## Task objective
Please write out the material as a numbered list, from its first line through the line containing "van Lichtenvoorde op", both ends included. Leave out blank lines.

## Data supplied
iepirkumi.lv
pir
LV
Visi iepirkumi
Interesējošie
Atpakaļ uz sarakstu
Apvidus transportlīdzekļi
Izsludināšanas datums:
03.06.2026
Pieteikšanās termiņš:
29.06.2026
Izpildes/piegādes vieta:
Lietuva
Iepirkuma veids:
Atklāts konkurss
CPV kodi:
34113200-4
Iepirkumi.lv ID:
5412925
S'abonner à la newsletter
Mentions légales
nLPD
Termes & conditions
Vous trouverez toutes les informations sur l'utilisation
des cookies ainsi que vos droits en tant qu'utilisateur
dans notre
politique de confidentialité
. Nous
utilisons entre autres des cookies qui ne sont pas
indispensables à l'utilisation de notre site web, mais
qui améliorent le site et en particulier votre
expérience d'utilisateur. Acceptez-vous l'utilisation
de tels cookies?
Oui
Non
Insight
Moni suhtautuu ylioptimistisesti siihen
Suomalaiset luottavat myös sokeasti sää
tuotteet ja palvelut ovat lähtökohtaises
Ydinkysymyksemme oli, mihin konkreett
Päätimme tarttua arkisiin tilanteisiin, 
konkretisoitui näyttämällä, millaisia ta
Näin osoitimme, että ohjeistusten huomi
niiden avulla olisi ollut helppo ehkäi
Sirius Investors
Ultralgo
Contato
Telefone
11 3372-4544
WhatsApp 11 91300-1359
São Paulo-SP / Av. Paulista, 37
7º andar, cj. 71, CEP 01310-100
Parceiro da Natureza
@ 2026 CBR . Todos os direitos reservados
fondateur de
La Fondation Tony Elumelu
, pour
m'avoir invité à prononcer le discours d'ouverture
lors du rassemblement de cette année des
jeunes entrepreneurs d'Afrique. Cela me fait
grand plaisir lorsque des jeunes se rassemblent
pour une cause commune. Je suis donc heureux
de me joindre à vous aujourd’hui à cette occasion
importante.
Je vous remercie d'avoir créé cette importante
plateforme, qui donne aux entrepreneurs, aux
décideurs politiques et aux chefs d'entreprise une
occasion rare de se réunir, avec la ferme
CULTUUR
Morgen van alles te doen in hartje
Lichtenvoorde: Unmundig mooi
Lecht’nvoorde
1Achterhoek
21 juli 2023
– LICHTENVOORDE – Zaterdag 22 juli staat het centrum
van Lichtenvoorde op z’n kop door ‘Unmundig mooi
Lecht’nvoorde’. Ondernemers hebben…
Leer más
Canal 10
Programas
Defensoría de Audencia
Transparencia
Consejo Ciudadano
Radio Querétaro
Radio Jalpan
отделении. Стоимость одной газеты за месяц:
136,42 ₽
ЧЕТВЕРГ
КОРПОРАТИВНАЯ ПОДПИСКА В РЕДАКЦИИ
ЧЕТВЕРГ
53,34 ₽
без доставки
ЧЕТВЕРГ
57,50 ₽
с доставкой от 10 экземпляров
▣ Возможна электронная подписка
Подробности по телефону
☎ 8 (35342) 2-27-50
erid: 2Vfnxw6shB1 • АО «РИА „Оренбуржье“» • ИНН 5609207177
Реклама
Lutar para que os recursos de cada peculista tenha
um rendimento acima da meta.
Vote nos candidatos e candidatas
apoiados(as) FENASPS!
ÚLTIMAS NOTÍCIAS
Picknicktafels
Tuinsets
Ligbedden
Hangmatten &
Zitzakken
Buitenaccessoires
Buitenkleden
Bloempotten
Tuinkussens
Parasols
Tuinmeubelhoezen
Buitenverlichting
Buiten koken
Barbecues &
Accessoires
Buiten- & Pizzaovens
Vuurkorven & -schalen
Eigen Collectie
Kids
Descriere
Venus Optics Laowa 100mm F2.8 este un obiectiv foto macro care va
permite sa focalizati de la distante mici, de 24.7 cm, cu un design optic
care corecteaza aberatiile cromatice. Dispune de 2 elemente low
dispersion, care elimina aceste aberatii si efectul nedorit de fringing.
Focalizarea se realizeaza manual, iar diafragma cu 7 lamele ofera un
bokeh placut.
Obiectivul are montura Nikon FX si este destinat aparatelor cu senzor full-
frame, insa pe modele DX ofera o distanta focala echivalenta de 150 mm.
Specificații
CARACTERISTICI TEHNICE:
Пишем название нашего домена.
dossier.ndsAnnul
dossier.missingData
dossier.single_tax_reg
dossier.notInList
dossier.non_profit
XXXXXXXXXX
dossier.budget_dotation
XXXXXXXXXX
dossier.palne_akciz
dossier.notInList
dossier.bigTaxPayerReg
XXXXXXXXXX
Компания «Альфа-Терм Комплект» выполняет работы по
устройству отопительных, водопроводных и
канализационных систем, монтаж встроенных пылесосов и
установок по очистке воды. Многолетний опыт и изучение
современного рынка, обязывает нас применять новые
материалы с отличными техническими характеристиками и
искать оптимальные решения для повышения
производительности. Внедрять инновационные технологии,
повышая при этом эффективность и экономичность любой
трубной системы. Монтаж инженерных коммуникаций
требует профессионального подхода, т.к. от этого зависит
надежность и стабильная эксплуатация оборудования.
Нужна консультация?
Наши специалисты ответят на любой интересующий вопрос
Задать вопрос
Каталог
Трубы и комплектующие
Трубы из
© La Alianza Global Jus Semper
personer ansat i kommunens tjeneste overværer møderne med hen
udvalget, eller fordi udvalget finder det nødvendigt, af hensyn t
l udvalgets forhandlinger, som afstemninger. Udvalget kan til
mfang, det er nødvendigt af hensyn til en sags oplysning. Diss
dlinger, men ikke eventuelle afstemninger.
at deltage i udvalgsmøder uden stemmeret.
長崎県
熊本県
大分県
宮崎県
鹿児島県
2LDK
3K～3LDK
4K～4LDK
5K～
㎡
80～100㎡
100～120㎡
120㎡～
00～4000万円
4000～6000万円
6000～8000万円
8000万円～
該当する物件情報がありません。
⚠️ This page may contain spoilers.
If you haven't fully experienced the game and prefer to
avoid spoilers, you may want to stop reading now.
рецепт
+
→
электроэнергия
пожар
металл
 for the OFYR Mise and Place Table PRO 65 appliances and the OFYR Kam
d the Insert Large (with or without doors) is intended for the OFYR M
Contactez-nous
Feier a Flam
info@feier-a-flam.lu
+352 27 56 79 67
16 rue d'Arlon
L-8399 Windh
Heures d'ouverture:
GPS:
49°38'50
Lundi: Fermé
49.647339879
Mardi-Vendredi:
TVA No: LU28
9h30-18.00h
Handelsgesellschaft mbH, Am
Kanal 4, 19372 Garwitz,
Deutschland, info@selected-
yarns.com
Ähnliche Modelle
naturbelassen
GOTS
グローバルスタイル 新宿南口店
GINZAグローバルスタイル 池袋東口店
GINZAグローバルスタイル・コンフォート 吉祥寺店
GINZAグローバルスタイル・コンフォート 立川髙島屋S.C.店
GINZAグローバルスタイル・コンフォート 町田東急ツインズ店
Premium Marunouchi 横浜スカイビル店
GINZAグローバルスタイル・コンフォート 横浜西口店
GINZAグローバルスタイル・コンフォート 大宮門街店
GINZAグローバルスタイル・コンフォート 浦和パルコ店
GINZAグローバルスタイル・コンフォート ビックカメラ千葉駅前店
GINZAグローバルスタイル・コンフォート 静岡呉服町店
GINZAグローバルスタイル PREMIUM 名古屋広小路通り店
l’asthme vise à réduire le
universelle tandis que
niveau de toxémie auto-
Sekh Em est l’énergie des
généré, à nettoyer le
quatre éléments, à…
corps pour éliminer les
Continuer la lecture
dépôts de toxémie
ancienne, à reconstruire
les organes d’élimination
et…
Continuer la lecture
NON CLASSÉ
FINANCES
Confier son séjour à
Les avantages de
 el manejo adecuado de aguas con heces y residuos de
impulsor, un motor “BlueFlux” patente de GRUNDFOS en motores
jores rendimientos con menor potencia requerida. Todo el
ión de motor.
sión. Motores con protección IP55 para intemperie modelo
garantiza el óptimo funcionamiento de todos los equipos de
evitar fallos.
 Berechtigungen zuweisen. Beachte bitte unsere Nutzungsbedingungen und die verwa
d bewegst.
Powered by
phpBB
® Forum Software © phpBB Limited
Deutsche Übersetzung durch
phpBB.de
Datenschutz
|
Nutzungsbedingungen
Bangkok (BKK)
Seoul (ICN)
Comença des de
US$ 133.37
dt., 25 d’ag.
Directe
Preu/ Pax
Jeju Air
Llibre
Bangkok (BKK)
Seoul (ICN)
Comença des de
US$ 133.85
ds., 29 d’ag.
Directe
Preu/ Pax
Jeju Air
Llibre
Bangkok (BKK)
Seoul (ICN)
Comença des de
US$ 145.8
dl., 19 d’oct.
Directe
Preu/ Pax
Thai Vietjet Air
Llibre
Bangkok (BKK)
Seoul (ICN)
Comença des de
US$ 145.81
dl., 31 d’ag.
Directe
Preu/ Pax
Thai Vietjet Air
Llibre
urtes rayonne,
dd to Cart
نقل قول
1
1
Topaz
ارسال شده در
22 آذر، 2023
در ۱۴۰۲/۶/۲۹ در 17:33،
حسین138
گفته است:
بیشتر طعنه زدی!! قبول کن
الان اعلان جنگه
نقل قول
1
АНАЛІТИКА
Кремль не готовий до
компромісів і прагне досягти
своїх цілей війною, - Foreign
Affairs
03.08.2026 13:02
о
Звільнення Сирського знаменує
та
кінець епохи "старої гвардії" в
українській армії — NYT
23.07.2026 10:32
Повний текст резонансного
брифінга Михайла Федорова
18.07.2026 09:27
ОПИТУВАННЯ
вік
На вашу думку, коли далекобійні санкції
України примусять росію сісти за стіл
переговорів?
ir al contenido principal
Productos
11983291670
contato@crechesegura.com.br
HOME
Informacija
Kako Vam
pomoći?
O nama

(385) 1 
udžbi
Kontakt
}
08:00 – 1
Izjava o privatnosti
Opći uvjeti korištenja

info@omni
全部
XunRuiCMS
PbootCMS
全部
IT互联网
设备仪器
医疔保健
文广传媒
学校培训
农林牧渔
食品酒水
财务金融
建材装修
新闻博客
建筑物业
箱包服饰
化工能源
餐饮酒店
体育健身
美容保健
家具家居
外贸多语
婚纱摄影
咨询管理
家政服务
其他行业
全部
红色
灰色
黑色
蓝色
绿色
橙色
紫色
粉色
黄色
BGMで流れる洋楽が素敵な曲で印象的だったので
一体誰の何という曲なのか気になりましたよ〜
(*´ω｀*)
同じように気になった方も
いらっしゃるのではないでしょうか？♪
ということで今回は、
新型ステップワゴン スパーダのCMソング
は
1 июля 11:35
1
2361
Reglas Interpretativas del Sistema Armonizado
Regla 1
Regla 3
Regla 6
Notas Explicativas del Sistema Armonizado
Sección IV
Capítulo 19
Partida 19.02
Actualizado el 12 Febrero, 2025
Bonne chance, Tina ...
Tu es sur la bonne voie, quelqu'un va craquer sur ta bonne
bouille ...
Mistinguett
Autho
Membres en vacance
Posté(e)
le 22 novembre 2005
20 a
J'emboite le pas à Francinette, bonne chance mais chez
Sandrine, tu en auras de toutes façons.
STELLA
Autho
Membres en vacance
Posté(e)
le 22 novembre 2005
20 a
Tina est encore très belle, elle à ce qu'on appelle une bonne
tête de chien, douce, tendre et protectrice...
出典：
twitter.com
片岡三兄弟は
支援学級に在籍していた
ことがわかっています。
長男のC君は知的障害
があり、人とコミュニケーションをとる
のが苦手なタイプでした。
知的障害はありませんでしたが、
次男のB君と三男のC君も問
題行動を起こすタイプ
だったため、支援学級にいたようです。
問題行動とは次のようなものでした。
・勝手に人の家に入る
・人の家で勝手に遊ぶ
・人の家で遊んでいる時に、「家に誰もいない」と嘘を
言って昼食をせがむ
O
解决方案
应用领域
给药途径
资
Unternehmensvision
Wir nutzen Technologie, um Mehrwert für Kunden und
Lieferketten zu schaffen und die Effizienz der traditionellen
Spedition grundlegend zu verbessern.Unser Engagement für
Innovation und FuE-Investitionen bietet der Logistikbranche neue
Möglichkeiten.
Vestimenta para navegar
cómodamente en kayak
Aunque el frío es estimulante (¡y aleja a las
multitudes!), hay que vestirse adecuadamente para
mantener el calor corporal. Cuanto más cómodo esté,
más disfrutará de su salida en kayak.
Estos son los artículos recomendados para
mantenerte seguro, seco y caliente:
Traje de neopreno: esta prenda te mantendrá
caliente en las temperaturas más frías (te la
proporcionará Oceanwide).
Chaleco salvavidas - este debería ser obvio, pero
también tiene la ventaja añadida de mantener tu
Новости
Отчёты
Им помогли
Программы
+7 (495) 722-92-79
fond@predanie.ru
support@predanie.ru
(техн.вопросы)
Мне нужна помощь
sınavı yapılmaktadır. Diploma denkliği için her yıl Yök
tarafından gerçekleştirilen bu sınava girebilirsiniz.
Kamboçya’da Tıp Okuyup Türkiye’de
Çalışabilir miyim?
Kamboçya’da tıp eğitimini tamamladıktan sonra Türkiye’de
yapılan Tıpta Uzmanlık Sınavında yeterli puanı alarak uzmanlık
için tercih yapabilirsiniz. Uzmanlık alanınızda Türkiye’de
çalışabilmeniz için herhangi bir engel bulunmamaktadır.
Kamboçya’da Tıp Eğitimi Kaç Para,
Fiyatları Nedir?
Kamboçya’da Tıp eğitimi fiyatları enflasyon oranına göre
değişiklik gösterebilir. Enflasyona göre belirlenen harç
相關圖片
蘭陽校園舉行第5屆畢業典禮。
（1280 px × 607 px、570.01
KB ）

## Output for this exercise
1. iepirkumi.lv
2. pir
3. LV
4. Visi iepirkumi
5. Interesējošie
6. Atpakaļ uz sarakstu
7. Apvidus transportlīdzekļi
8. Izsludināšanas datums:
9. 03.06.2026
10. Pieteikšanās termiņš:
11. 29.06.2026
12. Izpildes/piegādes vieta:
13. Lietuva
14. Iepirkuma veids:
15. Atklāts konkurss
16. CPV kodi:
17. 34113200-4
18. Iepirkumi.lv ID:
19. 5412925
20. S'abonner à la newsletter
21. Mentions légales
22. nLPD
23. Termes & conditions
24. Vous trouverez toutes les informations sur l'utilisation
25. des cookies ainsi que vos droits en tant qu'utilisateur
26. dans notre
27. politique de confidentialité
28. . Nous
29. utilisons entre autres des cookies qui ne sont pas
30. indispensables à l'utilisation de notre site web, mais
31. qui améliorent le site et en particulier votre
32. expérience d'utilisateur. Acceptez-vous l'utilisation
33. de tels cookies?
34. Oui
35. Non
36. Insight
37. Moni suhtautuu ylioptimistisesti siihen
38. Suomalaiset luottavat myös sokeasti sää
39. tuotteet ja palvelut ovat lähtökohtaises
40. Ydinkysymyksemme oli, mihin konkreett
41. Päätimme tarttua arkisiin tilanteisiin, 
42. konkretisoitui näyttämällä, millaisia ta
43. Näin osoitimme, että ohjeistusten huomi
44. niiden avulla olisi ollut helppo ehkäi
45. Sirius Investors
46. Ultralgo
47. Contato
48. Telefone
49. 11 3372-4544
50. WhatsApp 11 91300-1359
51. São Paulo-SP / Av. Paulista, 37
52. 7º andar, cj. 71, CEP 01310-100
53. Parceiro da Natureza
54. @ 2026 CBR . Todos os direitos reservados
55. fondateur de
56. La Fondation Tony Elumelu
57. , pour
58. m'avoir invité à prononcer le discours d'ouverture
59. lors du rassemblement de cette année des
60. jeunes entrepreneurs d'Afrique. Cela me fait
61. grand plaisir lorsque des jeunes se rassemblent
62. pour une cause commune. Je suis donc heureux
63. de me joindre à vous aujourd’hui à cette occasion
64. importante.
65. Je vous remercie d'avoir créé cette importante
66. plateforme, qui donne aux entrepreneurs, aux
67. décideurs politiques et aux chefs d'entreprise une
68. occasion rare de se réunir, avec la ferme
69. CULTUUR
70. Morgen van alles te doen in hartje
71. Lichtenvoorde: Unmundig mooi
72. Lecht’nvoorde
73. 1Achterhoek
74. 21 juli 2023
75. – LICHTENVOORDE – Zaterdag 22 juli staat het centrum
76. van Lichtenvoorde op z’n kop door ‘Unmundig mooi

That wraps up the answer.